Reading through today’s New York Times coverage of the fires in California that have caused half a million people (and counting) to flee, I came across this line which induced a double take:
The state’s corrections department also has more than 2,640 trained inmate firefighters actively battling the southern California wildfires today after being deployed by Mr. Schwarzenegger.
Um… what?
Ten incredulous minutes of googling later, the discovery that lest you thought three-strikes-and-you’re-out was excessively lenient, the state of California does indeed use prison inmates to fight wildfires – in return for which it pays them the princely sum of a dollar an hour. Here’s more from a story on PrisonerLife.com about the 2003 fires in California:
They’re the unsung heroes in fighting Southern California’s wildfires — and they’re convicted felons. “We save million-dollar homes for a dollar an hour,” said Ricky Frank, 33, doing a 10-year stretch for theft. “You get to help people.
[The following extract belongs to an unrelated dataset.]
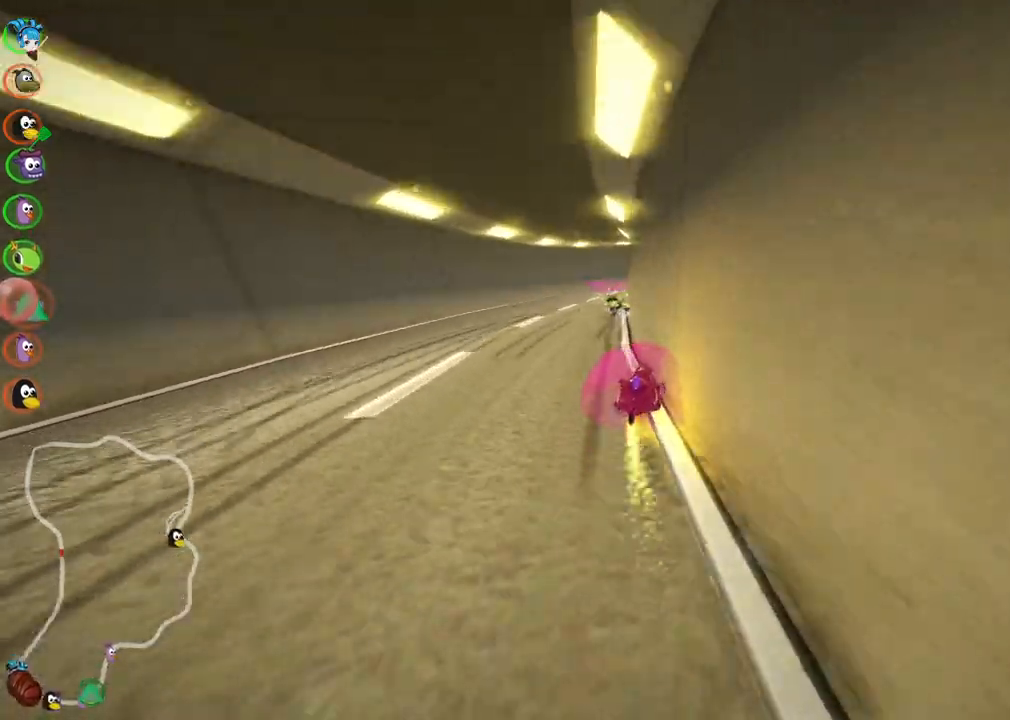
{"keys": ["left", "m", "up"], "events": [[183, "right", "down"], [333, "right", "up"]]}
It’s better doing this than being locked up.” More than half of the state’s 3,800 full-time wildland firefighters are prison inmates earning $1 an hour as they work off sentences for nonviolent crimes such as theft and drug possession.
[snip]
The state began using inmates to do roadwork in 1915, and opened its first temporary inmate fire camps during World War II. The program now has 4,100 inmates in 38 conservation camps: 33 operated by the forestry department, five by Los Angeles County. Three of the camps — two state and one county — are for women. “There’s nothing charitable going on here,” [a forestry department spokesperson] said. “These guys get the same training, equipment and do the same work as a regular crew.” When they’re not fighting fires for $1 an hour, they’re earning as little as $1.40 a day cleaning up parks, rebuilding trails, or making or renovating children’s toys. But every day they work, they get two days off their sentence. “It knocks a year off my time. You can’t beat it. It’s better than sitting around prison,” said Allen Preslar, 53, serving a seven-year drug sentence.
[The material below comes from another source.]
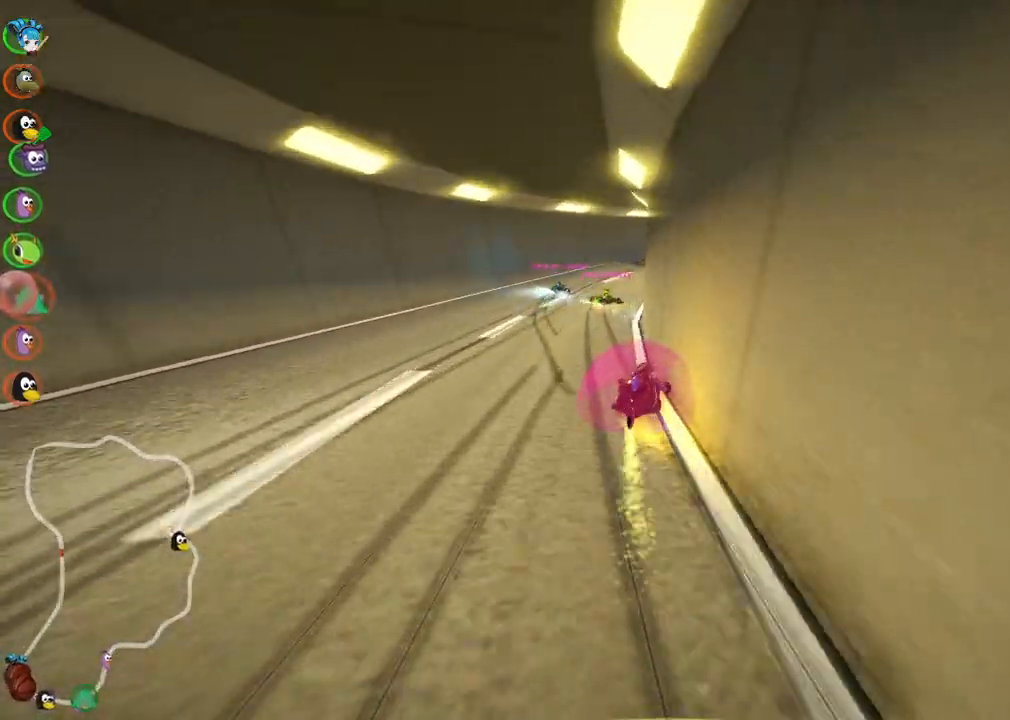
{"keys": ["left", "m", "right", "up"], "events": [[300, "right", "down"]]}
The inmates perform “lousy, backbreaking, very hard work,” said John Peck, who manages the Corrections Department’s conservation camp program. Yet, often for the first time in their lives, they’re forced to work together as a team, to respect and obey authority, and are rewarded with real, measurable accomplishment. “We’re trying to do something to save taxpayer money, we’re trying to do good quality work, we’re trying to get these guys to see how good it feels when you’re not on the street corner selling drugs,” Peck said.